Initial release: attack_phase 7-class baseline + 6-oracle-path leakage diagnostic + missing tier note

03d64e5 verified 1 day ago

21 kB

	---
	license: cc-by-nc-4.0
	library_name: pytorch
	tags:
	- cybersecurity
	- adversarial-machine-learning
	- ai-security
	- adversarial-attacks
	- evasion-attacks
	- apt
	- tabular-classification
	- synthetic-data
	- xgboost
	- baseline
	- leakage-diagnostic
	pipeline_tag: tabular-classification
	base_model: []
	datasets:
	- xpertsystems/cyb011-sample
	metrics:
	- accuracy
	- f1
	- roc_auc
	model-index:
	- name: cyb011-baseline-classifier
	results:
	- task:
	type: tabular-classification
	name: 7-class adversarial attack phase classification
	dataset:
	type: xpertsystems/cyb011-sample
	name: CYB011 Synthetic AI Evasion Attack Trajectory Dataset (Sample)
	metrics:
	- type: roc_auc
	value: 0.9753
	name: Test macro ROC-AUC OvR (XGBoost, seed 42)
	- type: accuracy
	value: 0.8643
	name: Test accuracy (XGBoost, seed 42)
	- type: f1
	value: 0.7693
	name: Test macro-F1 (XGBoost, seed 42)
	- type: accuracy
	value: 0.867
	name: Multi-seed accuracy mean ± 0.010 (XGBoost, 10 seeds)
	- type: roc_auc
	value: 0.977
	name: Multi-seed ROC-AUC mean ± 0.002 (XGBoost, 10 seeds)
	---

	# CYB011 Baseline Classifier

	**Adversarial attack phase classifier (7-class) trained on the CYB011
	synthetic AI evasion attack trajectory sample.

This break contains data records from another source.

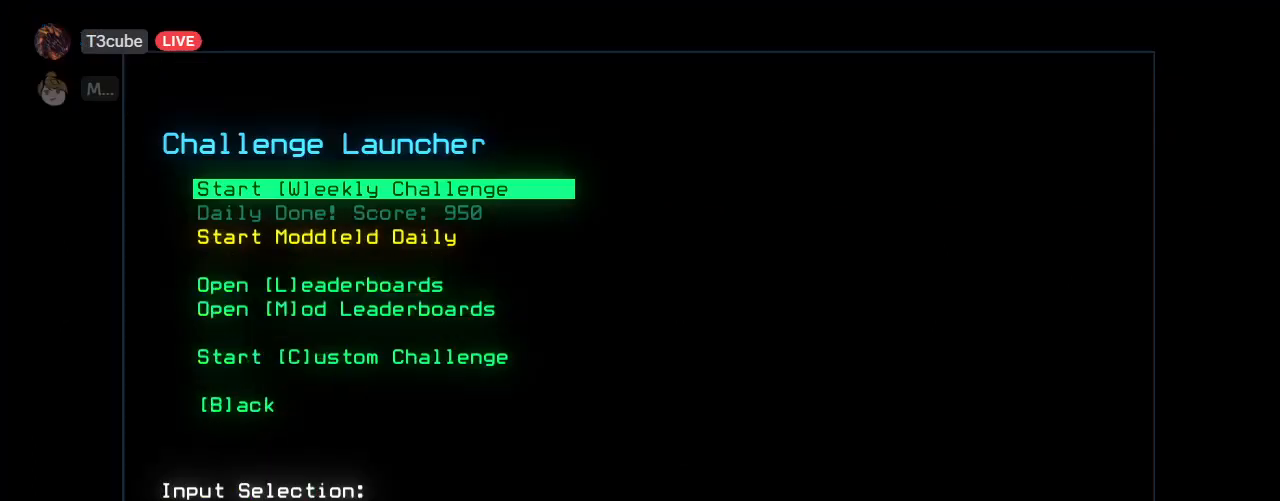
{"keys": [], "events": [[104, "e", "down"], [146, "e", "up"]]}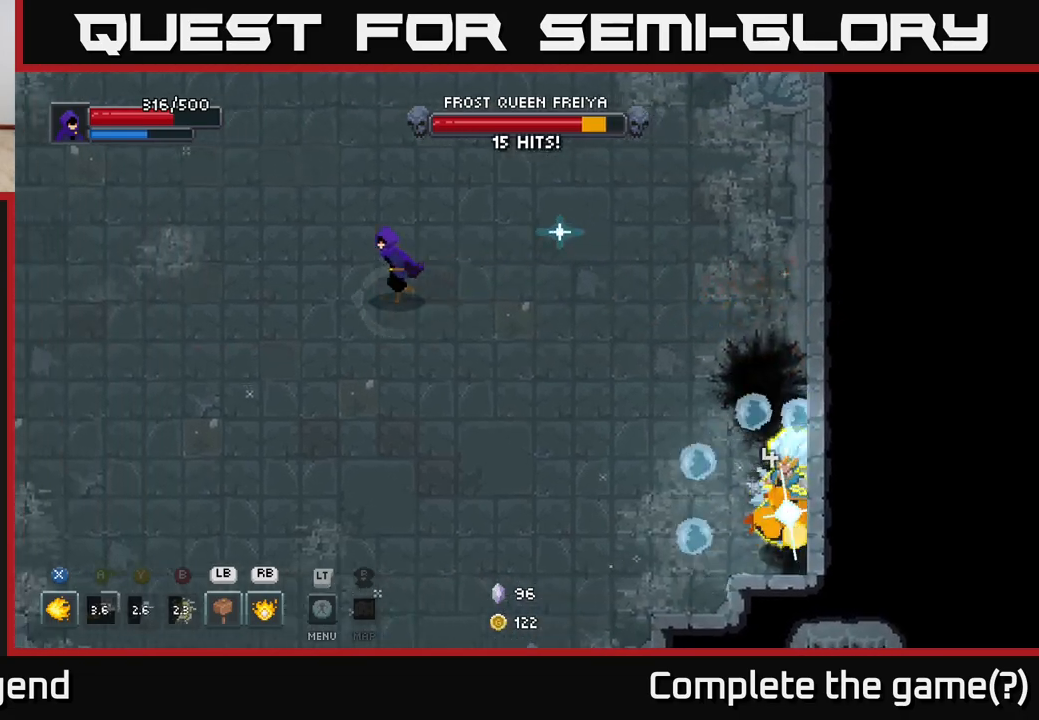
Gameplay with a controller (Xbox layout); each line is a JSON object with the inputs held at the frame after it. "events" lists button and stick changes between this image and that frame as [ms after this image, input, new state], when the widget could be followed in between.
{"buttons": [], "left_stick": "left", "right_stick": "center", "events": []}
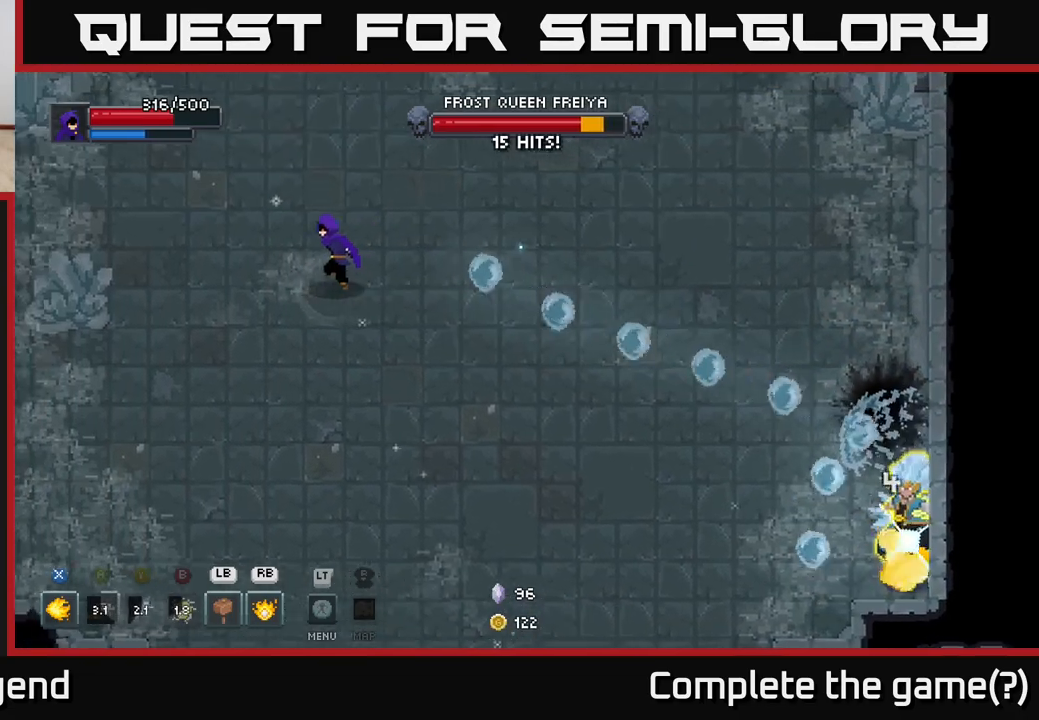
{"buttons": [], "left_stick": "down-left", "right_stick": "center", "events": [[317, "left_stick", "down-left"]]}
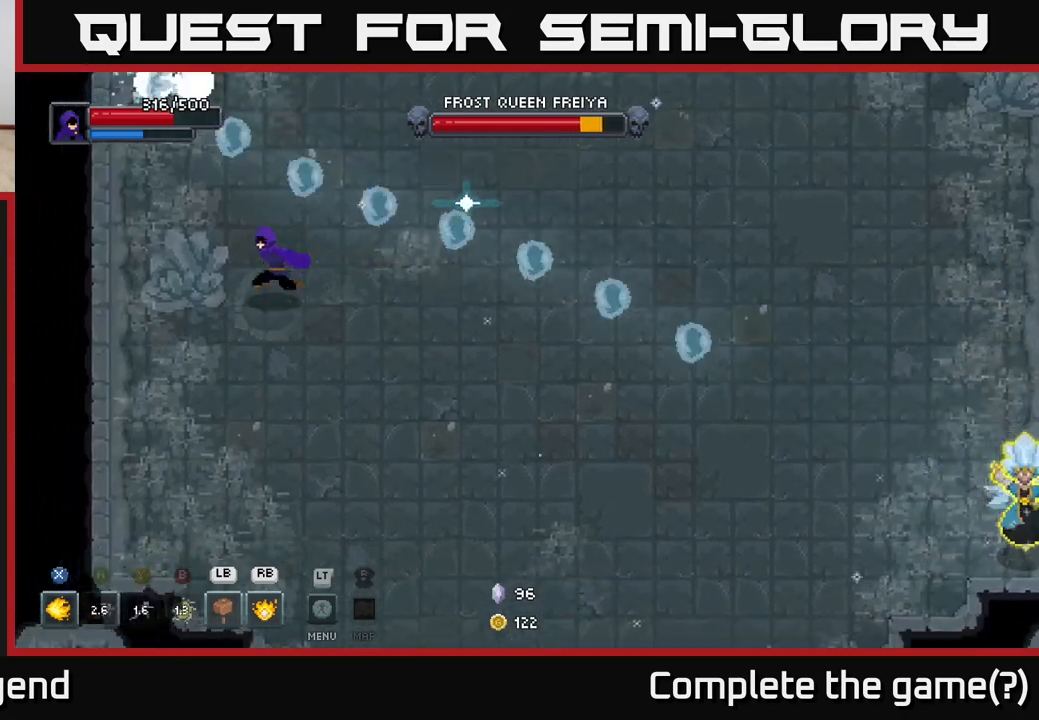
{"buttons": [], "left_stick": "down", "right_stick": "center", "events": [[350, "left_stick", "down"]]}
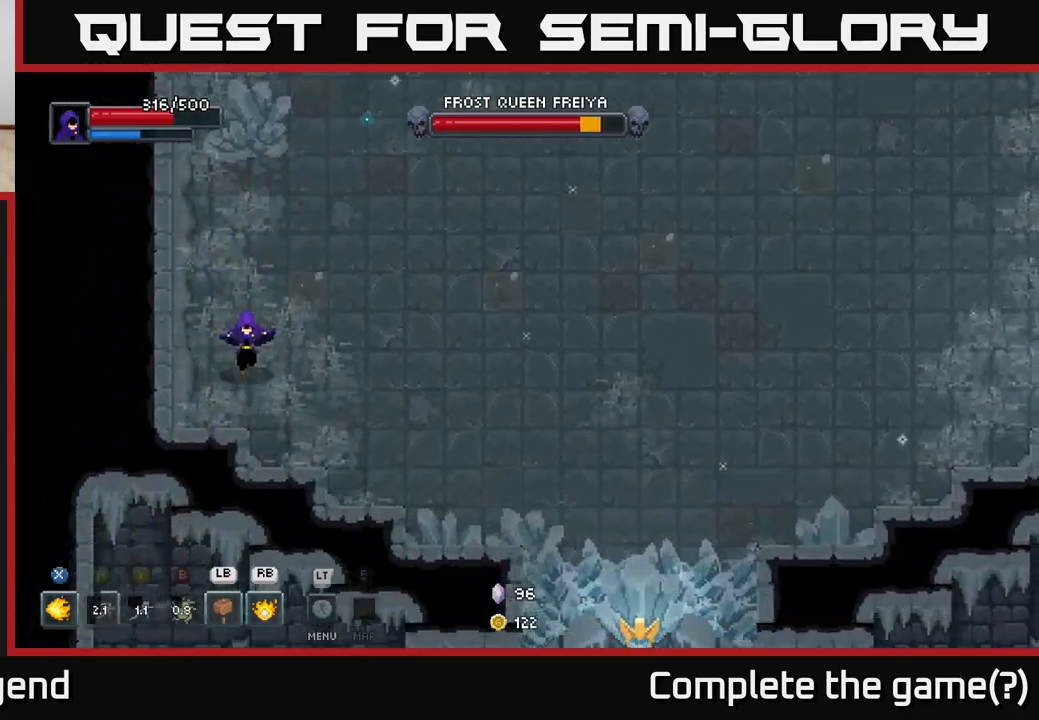
{"buttons": [], "left_stick": "up", "right_stick": "center", "events": [[100, "left_stick", "right"], [167, "left_stick", "up-right"], [300, "left_stick", "up"]]}
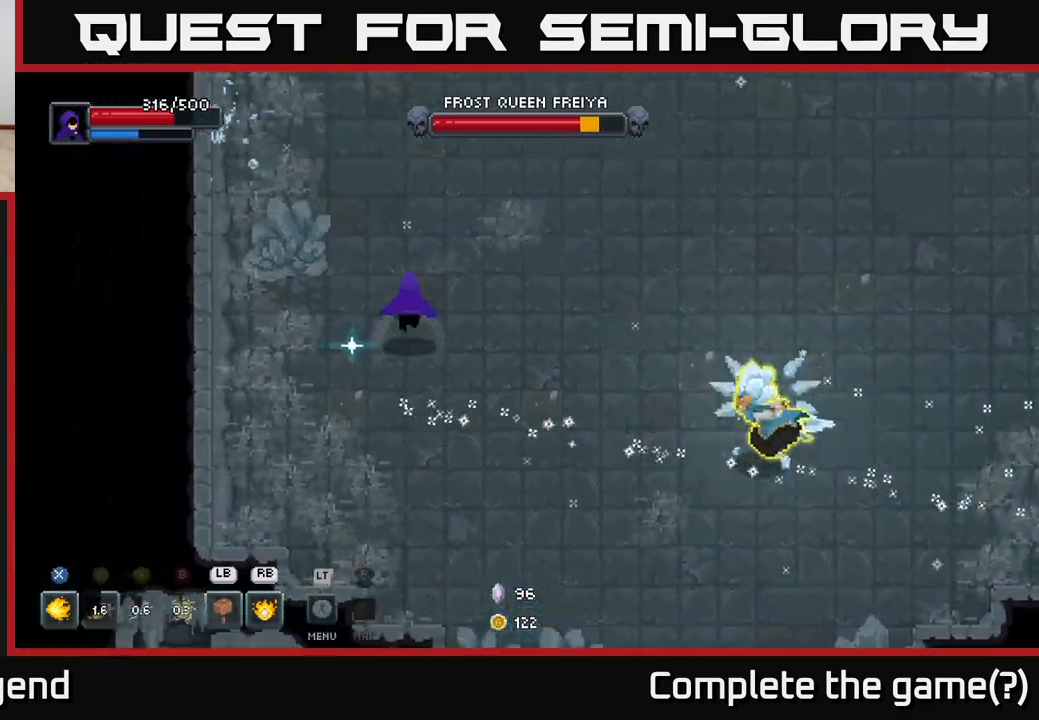
{"buttons": [], "left_stick": "up-right", "right_stick": "center", "events": [[317, "left_stick", "up-right"]]}
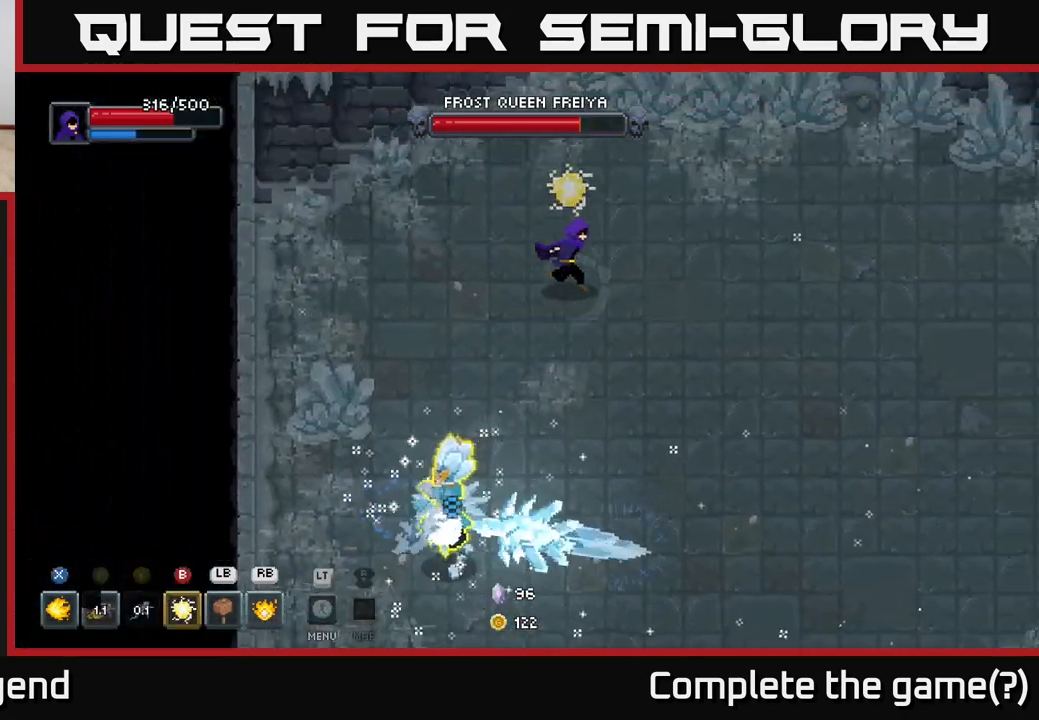
{"buttons": [], "left_stick": "right", "right_stick": "center", "events": [[50, "left_stick", "right"]]}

Predicts which of 7
	attack phases (`reconnaissance` / `feature_space_probe` /
	`perturbation_craft` / `evasion_attempt` / `feedback_adaptation` /
	`campaign_consolidation` / `idle_dwell`) a per-timestep trajectory
	event belongs to, from per-event features. ALSO ships a comprehensive
	`leakage_diagnostic.json` documenting 6 oracle paths discovered
	across the dataset's targets, 4 README-suggested targets that are
	unlearnable on the sample after honest leak removal, and the missing
	`nation_state` attacker tier.**

	> Read this first. This repo ships two related artifacts:
	> (1) a working baseline classifier for `attack_phase` (the dataset's
	> headline target), and (2) `leakage_diagnostic.json` documenting 6
	> separate oracle paths, 4 unlearnable targets, and one missing
	> attacker tier. Both files matter; the diagnostic is required reading
	> for anyone evaluating CYB011 for adversarial ML research.

	## Model overview

	\| Property \| Value \|
	\|---\|---\|
	\| Primary task \| 7-class `attack_phase` classification \|
	\| Secondary artifact \| `leakage_diagnostic.json` — 6 oracle paths + 4 unlearnable targets \|
	\| Training data \| `xpertsystems/cyb011-sample` (14,000 events / 200 campaigns) \|
	\| Models \| XGBoost + PyTorch MLP \|
	\| Input features \| 37 (after one-hot encoding) \|
	\| Split \| Group-aware (GroupShuffleSplit on `campaign_id`) \|
	\| Validation \| Single seed (artifact) + multi-seed aggregate across 10 seeds \|
	\| License \| CC-BY-NC-4.0 (matches dataset) \|
	\| Status \| Reference baseline + comprehensive leakage diagnostic \|

	## Why this task — and what was dropped

	The CYB011 README describes a "6-phase adversarial state machine."
	The actual sample data contains 7 phases — it adds `idle_dwell`
	as a class (18% of all events, the second-largest class). The
	published baseline trains on all 7.

	We piloted nine candidate targets and found:

	- `attack_phase` 7-class: strongest honest result. Acc 0.867 ±
	0.010, ROC-AUC 0.977 ± 0.002 (multi-seed). All 7 classes
	represented, per-class F1 range 0.49–1.00.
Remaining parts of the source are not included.